Last year around this time I was nuts. Six months ago I was a fruitcake. Let's be realistic- I've been certifiably nutso for at least that long, probably longer, and it seems to take me longer than the "normal" people to regain my socially acceptable behavior. This is why I can't participate in message boards with any real hope of suceeding either as a help to someone else or even as a conversationalist. This is why it took me until well into adulthood to be capable of making friends and interacting socially on a level that would not lead the ones around me to back away slowly and give me a wide bearth.

Still, there are times when the chaos around me settles down into a normal level again. There are times when I can be a normal wife, and a good mother. For what it's worth to the many people I've appalled on various forums, every last one of my kid's specialists and therapists have been happy with how I raise my kids. It may not be normal to people with children who were born on time with no developmental delays, but it is normal for us and we've learned to adapt the EI therapies into daily life to provide as normal an experience for the children as possible. Yeah, I'm a nutcase, but I'm a good parent who does her best. Aren't we all?

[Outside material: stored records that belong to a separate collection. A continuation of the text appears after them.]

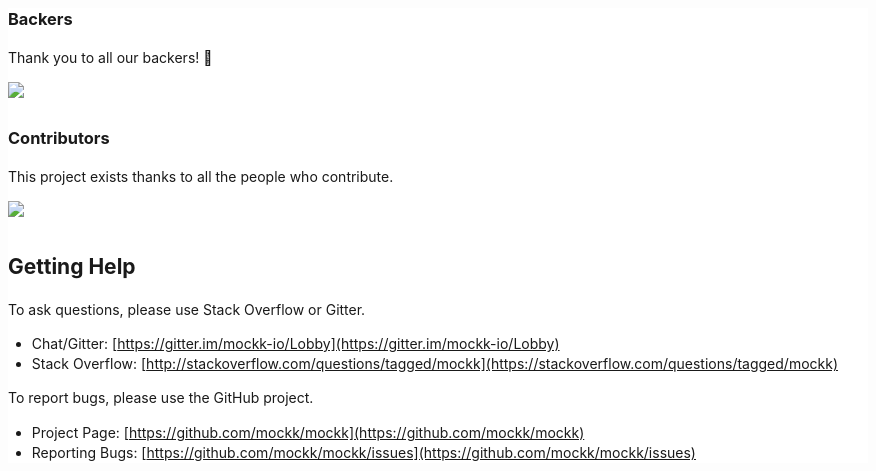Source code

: ### Backers

Thank you to all our backers! 🙏

<a href="https://opencollective.com/mockk#backers" target="_blank">
  <img src="https://opencollective.com/mockk/backers.svg?width=890"/>
</a>

### Contributors

This project exists thanks to all the people who contribute.

<a href="https://github.com/mockk/mockk/graphs/contributors">
  <img src="https://opencollective.com/mockk/contributors.svg?width=890" />
</a>

## Getting Help

To ask questions, please use Stack Overflow or Gitter.

* Chat/Gitter: [https://gitter.im/mockk-io/Lobby](https://gitter.im/mockk-io/Lobby)
* Stack Overflow: [http://stackoverflow.com/questions/tagged/mockk](https://stackoverflow.com/questions/tagged/mockk)

To report bugs, please use the GitHub project.

* Project Page: [https://github.com/mockk/mockk](https://github.com/mockk/mockk)
* Reporting Bugs: [https://github.com/mockk/mockk/issues](https://github.com/mockk/mockk/issues)
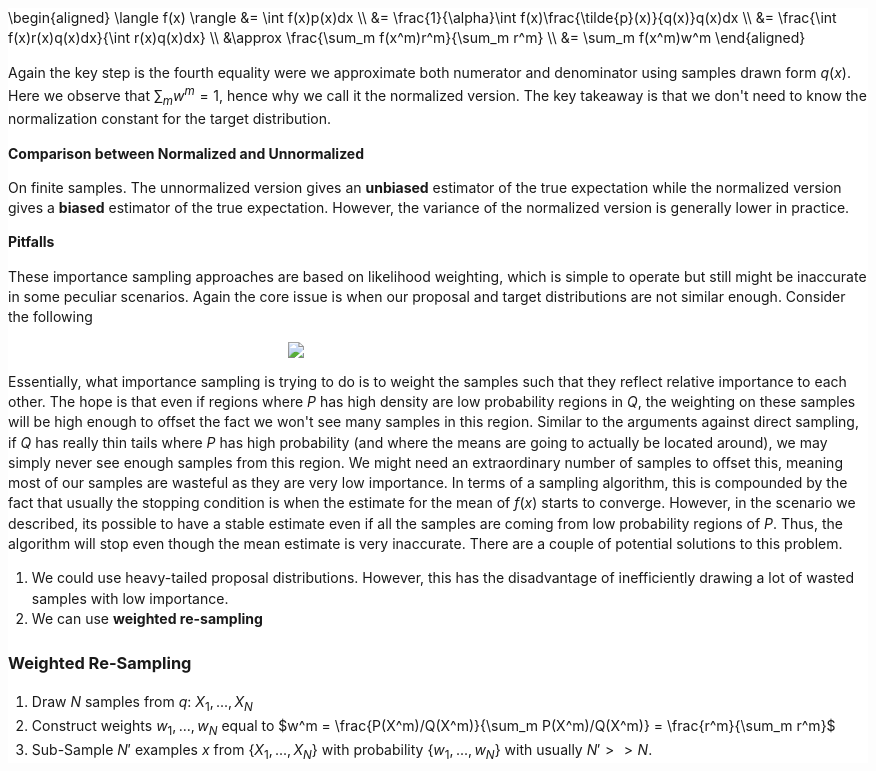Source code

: <d-math block>
\begin{aligned}
\langle f(x) \rangle &= \int f(x)p(x)dx \\
             &= \frac{1}{\alpha}\int f(x)\frac{\tilde{p}(x)}{q(x)}q(x)dx \\
           &= \frac{\int f(x)r(x)q(x)dx}{\int r(x)q(x)dx} \\
                       &\approx \frac{\sum_m f(x^m)r^m}{\sum_m r^m} \\ 
                       &= \sum_m f(x^m)w^m 
\end{aligned}
</d-math>

Again the key step is the fourth equality were we approximate both numerator and denominator using samples drawn form $q(x)$. Here we observe that $\sum_m w^m = 1$, hence why we call it the normalized version. The key takeaway is that we don't need to know the normalization constant for the target distribution.


**Comparison between Normalized and Unnormalized**

On finite samples. The unnormalized version gives an **unbiased** estimator of the true expectation while the normalized version gives a **biased** estimator of the true expectation. However, the variance of the normalized version is generally lower in practice. 

**Pitfalls**

These importance sampling approaches are based on likelihood weighting, which is simple to operate but still might be inaccurate in some peculiar scenarios. Again the core issue is when our proposal and target distributions are not similar enough. Consider the following

<img src="{{ '/assets/img/notes/lecture-13/Importance_Sampling_Pitfall.png' | relative_url }}" style="width: 35%; height: auto;display: block;margin-left: auto;margin-right: auto;"/>


Essentially, what importance sampling is trying to do is to weight the samples such that they reflect relative importance to each other. The hope is that even if regions where $P$ has high density are low probability regions in $Q$, the weighting on these samples will be high enough to offset the fact we won't see many samples in this region. Similar to the arguments against direct sampling, if $Q$ has really thin tails where $P$ has high probability (and where the means are going to actually be located around), we may simply never see enough samples from this region. We might need an extraordinary number of samples to offset this, meaning most of our samples are wasteful as they are very low importance. In terms of a sampling algorithm, this is compounded by the fact that usually the stopping condition is when the estimate for the mean of $f(x)$ starts to converge. However, in the scenario we described, its possible to have a stable estimate even if all the samples are coming from low probability regions of $P$.  Thus, the algorithm will stop even though the mean estimate is very inaccurate. There are a couple of potential solutions to this problem.

1. We could use heavy-tailed proposal distributions. However, this has the disadvantage of inefficiently drawing a lot of wasted samples with low importance.
2. We can use **weighted re-sampling**


### Weighted Re-Sampling
 
 1. Draw $N$ samples from $q$: $X_1, ..., X_N$
 2. Construct weights $w_1, ..., w_N$ equal to $w^m  =  \frac{P(X^m)/Q(X^m)}{\sum_m P(X^m)/Q(X^m)} = \frac{r^m}{\sum_m r^m}$
 3. Sub-Sample $N'$ examples $x$ from $\{X_1, ..., X_N\}$ with probability $\{w_1, ..., w_N\}$ with usually $N' > > N$.
 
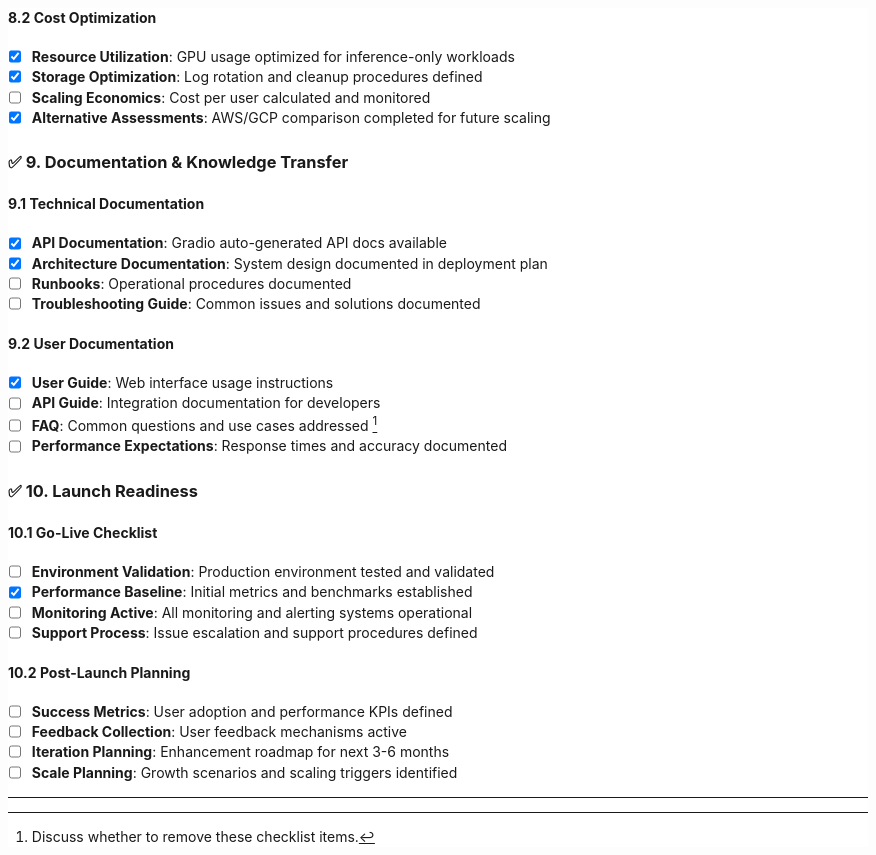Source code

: #### 8.2 Cost Optimization
- [x] **Resource Utilization**: GPU usage optimized for inference-only workloads
- [x] **Storage Optimization**: Log rotation and cleanup procedures defined
- [ ] **Scaling Economics**: Cost per user calculated and monitored
- [x] **Alternative Assessments**: AWS/GCP comparison completed for future scaling

### ✅ 9. Documentation & Knowledge Transfer

#### 9.1 Technical Documentation
- [x] **API Documentation**: Gradio auto-generated API docs available
- [x] **Architecture Documentation**: System design documented in deployment plan
- [ ] **Runbooks**: Operational procedures documented
- [ ] **Troubleshooting Guide**: Common issues and solutions documented

#### 9.2 User Documentation
- [x] **User Guide**: Web interface usage instructions
- [ ] **API Guide**: Integration documentation for developers
- [ ] **FAQ**: Common questions and use cases addressed [^1]
- [ ] **Performance Expectations**: Response times and accuracy documented

### ✅ 10. Launch Readiness

#### 10.1 Go-Live Checklist
- [ ] **Environment Validation**: Production environment tested and validated
- [x] **Performance Baseline**: Initial metrics and benchmarks established
- [ ] **Monitoring Active**: All monitoring and alerting systems operational
- [ ] **Support Process**: Issue escalation and support procedures defined

#### 10.2 Post-Launch Planning
- [ ] **Success Metrics**: User adoption and performance KPIs defined
- [ ] **Feedback Collection**: User feedback mechanisms active
- [ ] **Iteration Planning**: Enhancement roadmap for next 3-6 months
- [ ] **Scale Planning**: Growth scenarios and scaling triggers identified

---

[^1]: Discuss whether to remove these checklist items.
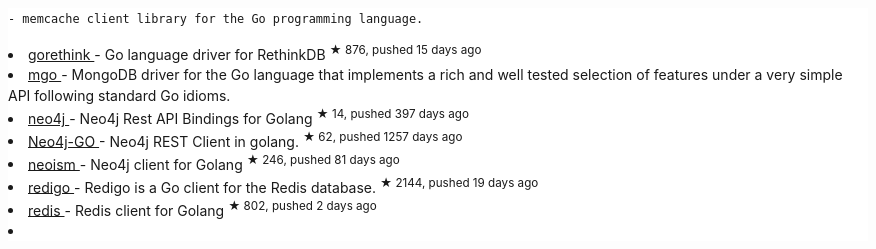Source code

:     - memcache client library for the Go programming language.
   </li>
   <li>
    <a href="https://github.com/dancannon/gorethink">
     gorethink
    </a>
    - Go language driver for RethinkDB
    <sup>
     &#9733 876, pushed 15 days ago
    </sup>
   </li>
   <li>
    <a href="https://godoc.org/labix.org/v2/mgo">
     mgo
    </a>
    - MongoDB driver for the Go language that implements a rich and well tested selection of features under a very simple API following standard Go idioms.
   </li>
   <li>
    <a href="https://github.com/cihangir/neo4j">
     neo4j
    </a>
    - Neo4j Rest API Bindings for Golang
    <sup>
     &#9733 14, pushed 397 days ago
    </sup>
   </li>
   <li>
    <a href="https://github.com/davemeehan/Neo4j-GO">
     Neo4j-GO
    </a>
    - Neo4j REST Client in golang.
    <sup>
     &#9733 62, pushed 1257 days ago
    </sup>
   </li>
   <li>
    <a href="https://github.com/jmcvetta/neoism">
     neoism
    </a>
    - Neo4j client for Golang
    <sup>
     &#9733 246, pushed 81 days ago
    </sup>
   </li>
   <li>
    <a href="https://github.com/garyburd/redigo">
     redigo
    </a>
    - Redigo is a Go client for the Redis database.
    <sup>
     &#9733 2144, pushed 19 days ago
    </sup>
   </li>
   <li>
    <a href="https://github.com/go-redis/redis">
     redis
    </a>
    - Redis client for Golang
    <sup>
     &#9733 802, pushed 2 days ago
    </sup>
   </li>
   <li>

When the abnormal has been a part of your life longer than the normal, when what you consider normal is so far out of the mainstream that others consider you a walking freakshow, it makes a lot of sense to withdraw from the ones who don't want to understand. I underreact to some things, I overreact to others, and it's all based on the sum total of what my life has been. That's part of being human. I can't apologize for that. All I can do is try to frame my thoughts into words as best I can and continue blogging, because that's what blogging is supposed to be about as I understand it.